INSTRUCTION: Give back the text read from every one of the rows below, line for line and unchanged. Leave the pictures out of your answer.

#####

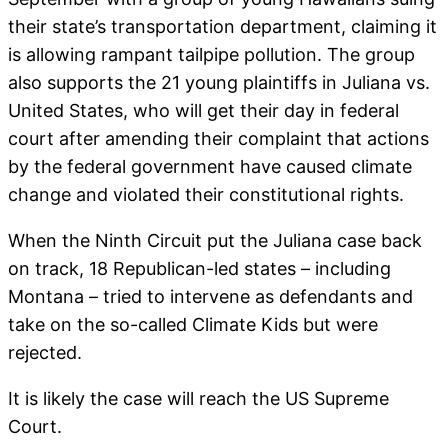
their state’s transportation department, claiming it
is allowing rampant tailpipe pollution. The group
also supports the 21 young plaintiffs in Juliana vs.
United States, who will get their day in federal
court after amending their complaint that actions
by the federal government have caused climate
change and violated their constitutional rights.
When the Ninth Circuit put the Juliana case back
on track, 18 Republican-led states – including
Montana – tried to intervene as defendants and
take on the so-called Climate Kids but were
rejected.
It is likely the case will reach the US Supreme
Court.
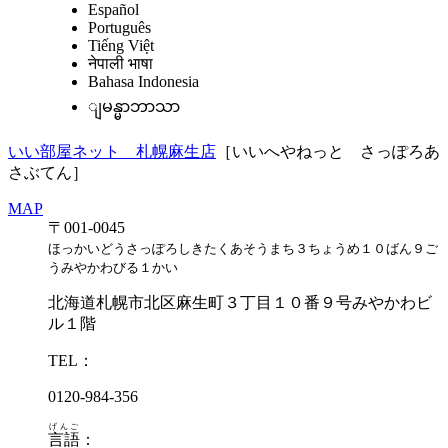
Español
Português
Tiếng Việt
नेपाली भाषा
Bahasa Indonesia
ျမန္မာဘာသာ
いい部屋ネット 札幌麻生店
［いいへやねっと さっぽろあ
さぶてん］
MAP
〒001-0045
ほっかいどうさっぽろしきたくあそうまち３ちょうめ１０ばん９ご
うみやかわびる１かい
北海道札幌市北区麻生町３丁目１０番９号みやかわビ
ル１階
TEL：
0120-984-356
げんご
言語
：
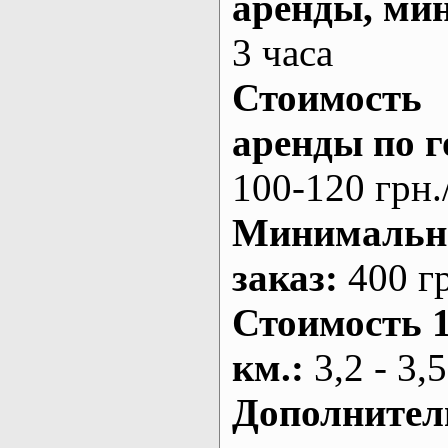
аренды
, ми
3 часа
Стоимость
аренды по г
100-120 грн.
Минималь
заказ
:
400 г
Стоимость 
км.
:
3,2 - 3,5
Дополнител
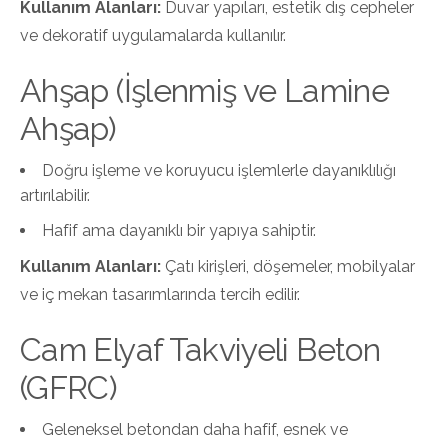
Kullanım Alanları:
Duvar yapıları, estetik dış cepheler
ve dekoratif uygulamalarda kullanılır.
Ahşap (İşlenmiş ve Lamine
Ahşap)
Doğru işleme ve koruyucu işlemlerle dayanıklılığı
artırılabilir.
Hafif ama dayanıklı bir yapıya sahiptir.
Kullanım Alanları:
Çatı kirişleri, döşemeler, mobilyalar
ve iç mekan tasarımlarında tercih edilir.
Cam Elyaf Takviyeli Beton
(GFRC)
Geleneksel betondan daha hafif, esnek ve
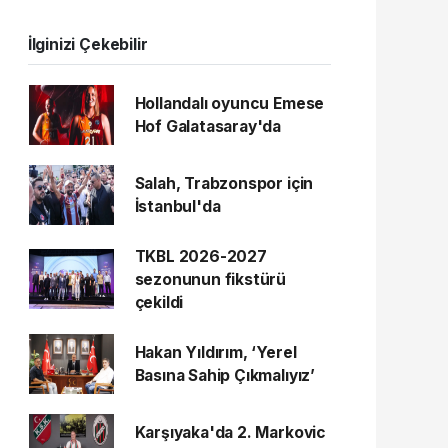
İlginizi Çekebilir
Hollandalı oyuncu Emese
Hof Galatasaray'da
Salah, Trabzonspor için
İstanbul'da
TKBL 2026-2027
sezonunun fikstürü
çekildi
Hakan Yıldırım, ‘Yerel
Basına Sahip Çıkmalıyız’
Karşıyaka'da 2. Markovic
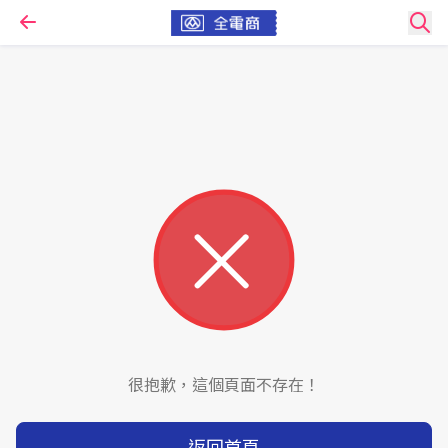
很抱歉，這個頁面不存在！
返回首頁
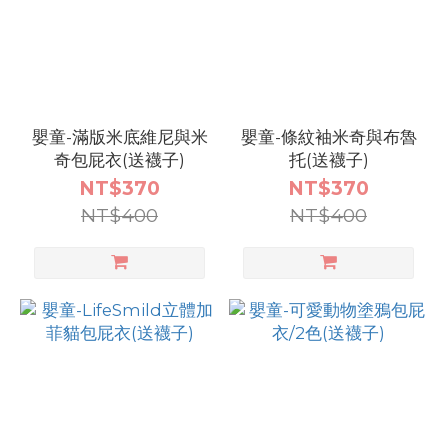
嬰童-滿版米底維尼與米
嬰童-條紋袖米奇與布魯
奇包屁衣(送襪子)
托(送襪子)
NT$370
NT$370
NT$400
NT$400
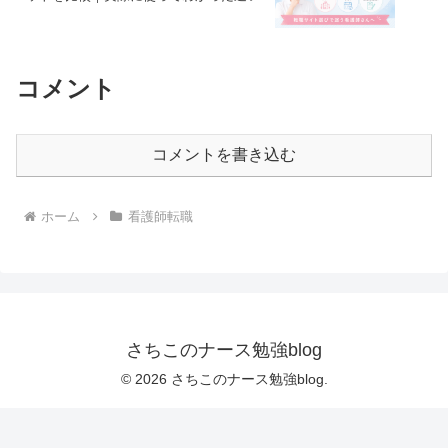
コメント
コメントを書き込む
ホーム
看護師転職
さちこのナース勉強blog
© 2026 さちこのナース勉強blog.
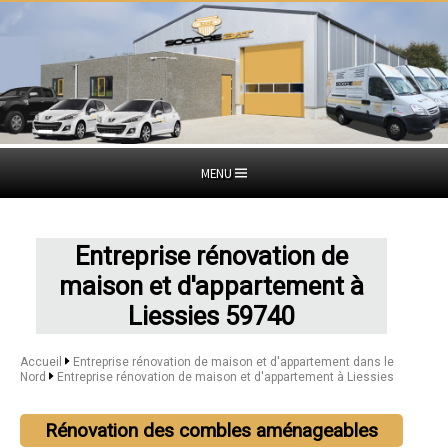
MENU
Entreprise rénovation de
maison et d'appartement à
Liessies 59740
Accueil
Entreprise rénovation de maison et d'appartement dans le
Nord
Entreprise rénovation de maison et d'appartement à Liessies
Rénovation des combles aménageables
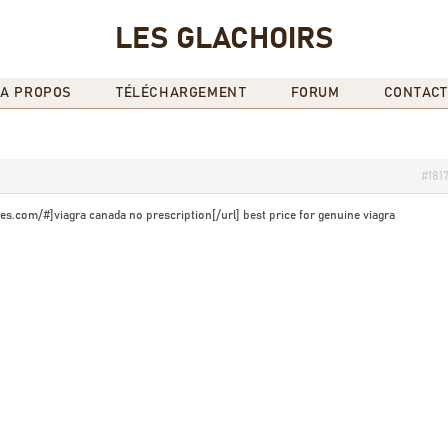
LES GLACHOIRS
A PROPOS
TÉLÉCHARGEMENT
FORUM
CONTACT
#181
s.com/#]viagra canada no prescription[/url] best price for genuine viagra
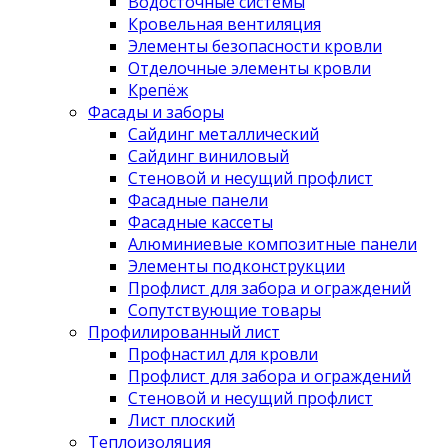
Водосточные системы
Кровельная вентиляция
Элементы безопасности кровли
Отделочные элементы кровли
Крепёж
Фасады и заборы
Сайдинг металлический
Сайдинг виниловый
Стеновой и несущий профлист
Фасадные панели
Фасадные кассеты
Алюминиевые композитные панели
Элементы подконструкции
Профлист для забора и ограждений
Сопутствующие товары
Профилированный лист
Профнастил для кровли
Профлист для забора и ограждений
Стеновой и несущий профлист
Лист плоский
Теплоизоляция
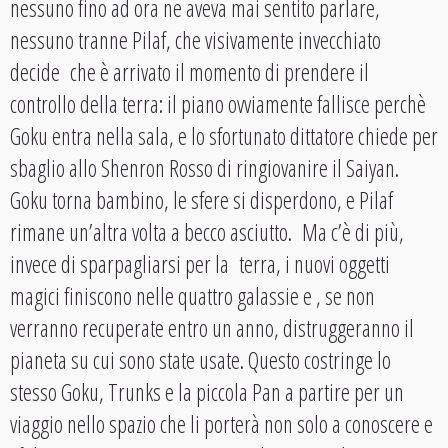
nessuno fino ad ora ne aveva mai sentito parlare,
nessuno tranne Pilaf, che visivamente invecchiato
decide che è arrivato il momento di prendere il
controllo della terra: il piano ovviamente fallisce perchè
Goku entra nella sala, e lo sfortunato dittatore chiede per
sbaglio allo Shenron Rosso di ringiovanire il Saiyan.
Goku torna bambino, le sfere si disperdono, e Pilaf
rimane un’altra volta a becco asciutto. Ma c’è di più,
invece di sparpagliarsi per la terra, i nuovi oggetti
magici finiscono nelle quattro galassie e , se non
verranno recuperate entro un anno, distruggeranno il
pianeta su cui sono state usate. Questo costringe lo
stesso Goku, Trunks e la piccola Pan a partire per un
viaggio nello spazio che li porterà non solo a conoscere e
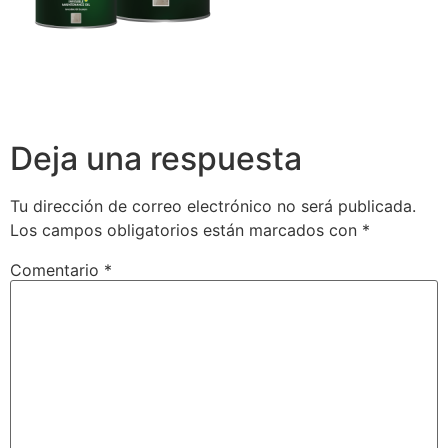
Deja una respuesta
Tu dirección de correo electrónico no será publicada.
Los campos obligatorios están marcados con
*
Comentario
*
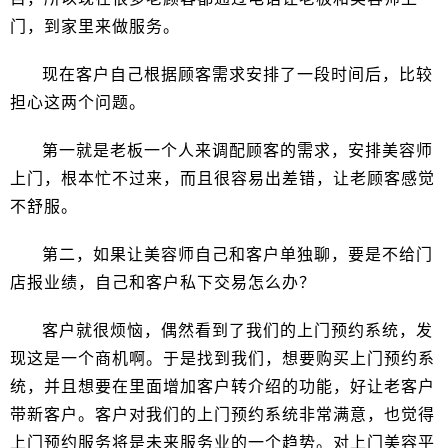
门，到家里来做服务。
现在客户自己根据顾客需求安排了一段时间后，比较
担心这两个问题。
第一就是老板一个人来调配顾客的需求，安排美容师
上门，根本忙不过来，而且很容易出差错，让老顾客感觉
不舒服。
第二，如果让美容师自己和客户单独聊，要是不给门
店报业绩，自己和客户私下交易怎么办？
客户就很烦恼，偶然看到了我们的上门预约系统，发
现这是一个商机啊。于是找到我们，想要购买上门预约系
统，并且想要在里面增加客户转介绍的功能，好让老客户
带新客户。客户对我们的上门预约系统非常满意，也觉得
上门预约服务将是未来服务业的一个趋势。对上门美容平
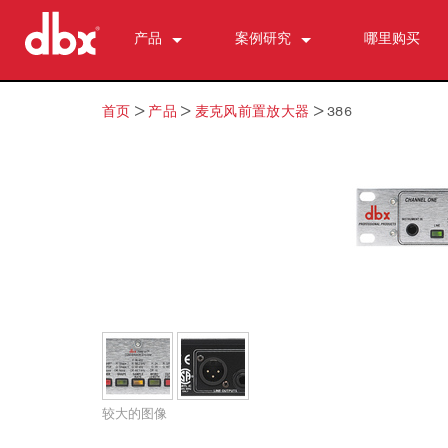
产品
案例研究
哪里购买
CX Series (China)
CX2400 (China)
新闻
首页
>
产品
>
麦克风前置放大器
>
386
500 Series
CX3600 (China)
510
DriveRack (ch)
CX4800 (China)
520
DriveRack Premium
个人监测与控制
530
DriveRack 260
PMC16
ZonePRO
560A
TR1616
1260
区域控制器 （我们的）
580
PS6
1261
ZC-鲍勃 ·
反馈抑制
1260 m
ZC 火
AFS2
麦克风前置放大器
1261 米
ZC1
DriveRack 260
286s
动态处理器
640
ZC2 级
iEQ15
676
166xs
分频器
641
ZC3
iEQ31
580
266xs
223s
均衡器
640 m
ZC4
560A
223xs
131s
较大的图像
分谐波合成
641 米
ZC6
520
基地
215s
DriveRack 260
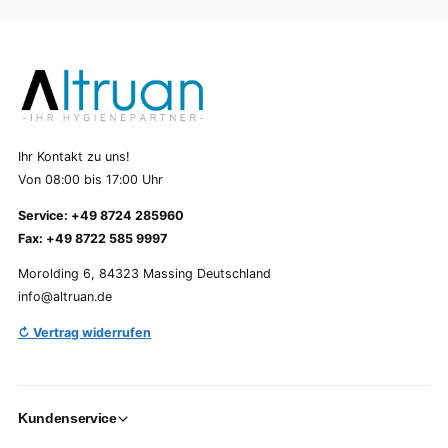
Ihr Kontakt zu uns!
Von 08:00 bis 17:00 Uhr
Service: +49 8724 285960
Fax: +49 8722 585 9997
Morolding 6, 84323 Massing Deutschland
info@altruan.de
↻ Vertrag widerrufen
Kundenservice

#####

RESPONSE TO THIS EXERCISE:
their state’s transportation department, claiming it
is allowing rampant tailpipe pollution. The group
also supports the 21 young plaintiffs in Juliana vs.
United States, who will get their day in federal
court after amending their complaint that actions
by the federal government have caused climate
change and violated their constitutional rights.
When the Ninth Circuit put the Juliana case back
on track, 18 Republican-led states – including
Montana – tried to intervene as defendants and
take on the so-called Climate Kids but were
rejected.
It is likely the case will reach the US Supreme
Court.
Español
Português
Tiếng Việt
नेपाली भाषा
Bahasa Indonesia
ျမန္မာဘာသာ
いい部屋ネット 札幌麻生店
［いいへやねっと さっぽろあ
さぶてん］
MAP
〒001-0045
ほっかいどうさっぽろしきたくあそうまち３ちょうめ１０ばん９ご
うみやかわびる１かい
北海道札幌市北区麻生町３丁目１０番９号みやかわビ
ル１階
TEL：
0120-984-356
げんご
言語
：
аренды
, ми
3 часа
Стоимость
аренды по г
100-120 грн.
Минималь
заказ
:
400 г
Стоимость 
км.
:
3,2 - 3,5
Дополнител
Kullanım Alanları:
Duvar yapıları, estetik dış cepheler
ve dekoratif uygulamalarda kullanılır.
Ahşap (İşlenmiş ve Lamine
Ahşap)
Doğru işleme ve koruyucu işlemlerle dayanıklılığı
artırılabilir.
Hafif ama dayanıklı bir yapıya sahiptir.
Kullanım Alanları:
Çatı kirişleri, döşemeler, mobilyalar
ve iç mekan tasarımlarında tercih edilir.
Cam Elyaf Takviyeli Beton
(GFRC)
Geleneksel betondan daha hafif, esnek ve
İlginizi Çekebilir
Hollandalı oyuncu Emese
Hof Galatasaray'da
Salah, Trabzonspor için
İstanbul'da
TKBL 2026-2027
sezonunun fikstürü
çekildi
Hakan Yıldırım, ‘Yerel
Basına Sahip Çıkmalıyız’
Karşıyaka'da 2. Markovic
很抱歉，這個頁面不存在！
返回首頁
嬰童-滿版米底維尼與米
嬰童-條紋袖米奇與布魯
奇包屁衣(送襪子)
托(送襪子)
NT$370
NT$370
NT$400
NT$400
コメント
コメントを書き込む
ホーム
看護師転職
さちこのナース勉強blog
© 2026 さちこのナース勉強blog.
MENU
Entreprise rénovation de
maison et d'appartement à
Liessies 59740
Accueil
Entreprise rénovation de maison et d'appartement dans le
Nord
Entreprise rénovation de maison et d'appartement à Liessies
Rénovation des combles aménageables
LES GLACHOIRS
A PROPOS
TÉLÉCHARGEMENT
FORUM
CONTACT
#181
s.com/#]viagra canada no prescription[/url] best price for genuine viagra
Водосточные системы
Кровельная вентиляция
Элементы безопасности кровли
Отделочные элементы кровли
Крепёж
Фасады и заборы
Сайдинг металлический
Сайдинг виниловый
Стеновой и несущий профлист
Фасадные панели
Фасадные кассеты
Алюминиевые композитные панели
Элементы подконструкции
Профлист для забора и ограждений
Сопутствующие товары
Профилированный лист
Профнастил для кровли
Профлист для забора и ограждений
Стеновой и несущий профлист
Лист плоский
Теплоизоляция
nessuno fino ad ora ne aveva mai sentito parlare,
nessuno tranne Pilaf, che visivamente invecchiato
decide che è arrivato il momento di prendere il
controllo della terra: il piano ovviamente fallisce perchè
Goku entra nella sala, e lo sfortunato dittatore chiede per
sbaglio allo Shenron Rosso di ringiovanire il Saiyan.
Goku torna bambino, le sfere si disperdono, e Pilaf
rimane un’altra volta a becco asciutto. Ma c’è di più,
invece di sparpagliarsi per la terra, i nuovi oggetti
magici finiscono nelle quattro galassie e , se non
verranno recuperate entro un anno, distruggeranno il
pianeta su cui sono state usate. Questo costringe lo
stesso Goku, Trunks e la piccola Pan a partire per un
viaggio nello spazio che li porterà non solo a conoscere e
Deja una respuesta
Tu dirección de correo electrónico no será publicada.
Los campos obligatorios están marcados con
*
Comentario
*
门，到家里来做服务。
现在客户自己根据顾客需求安排了一段时间后，比较
担心这两个问题。
第一就是老板一个人来调配顾客的需求，安排美容师
上门，根本忙不过来，而且很容易出差错，让老顾客感觉
不舒服。
第二，如果让美容师自己和客户单独聊，要是不给门
店报业绩，自己和客户私下交易怎么办？
客户就很烦恼，偶然看到了我们的上门预约系统，发
现这是一个商机啊。于是找到我们，想要购买上门预约系
统，并且想要在里面增加客户转介绍的功能，好让老客户
带新客户。客户对我们的上门预约系统非常满意，也觉得
上门预约服务将是未来服务业的一个趋势。对上门美容平
产品
案例研究
哪里购买
CX Series (China)
CX2400 (China)
新闻
首页
>
产品
>
麦克风前置放大器
>
386
500 Series
CX3600 (China)
510
DriveRack (ch)
CX4800 (China)
520
DriveRack Premium
个人监测与控制
530
DriveRack 260
PMC16
ZonePRO
560A
TR1616
1260
区域控制器 （我们的）
580
PS6
1261
ZC-鲍勃 ·
反馈抑制
1260 m
ZC 火
AFS2
麦克风前置放大器
1261 米
ZC1
DriveRack 260
286s
动态处理器
640
ZC2 级
iEQ15
676
166xs
分频器
641
ZC3
iEQ31
580
266xs
223s
均衡器
640 m
ZC4
560A
223xs
131s
较大的图像
分谐波合成
641 米
ZC6
520
基地
215s
DriveRack 260
Ihr Kontakt zu uns!
Von 08:00 bis 17:00 Uhr
Service: +49 8724 285960
Fax: +49 8722 585 9997
Morolding 6, 84323 Massing Deutschland
info@altruan.de
↻ Vertrag widerrufen
Kundenservice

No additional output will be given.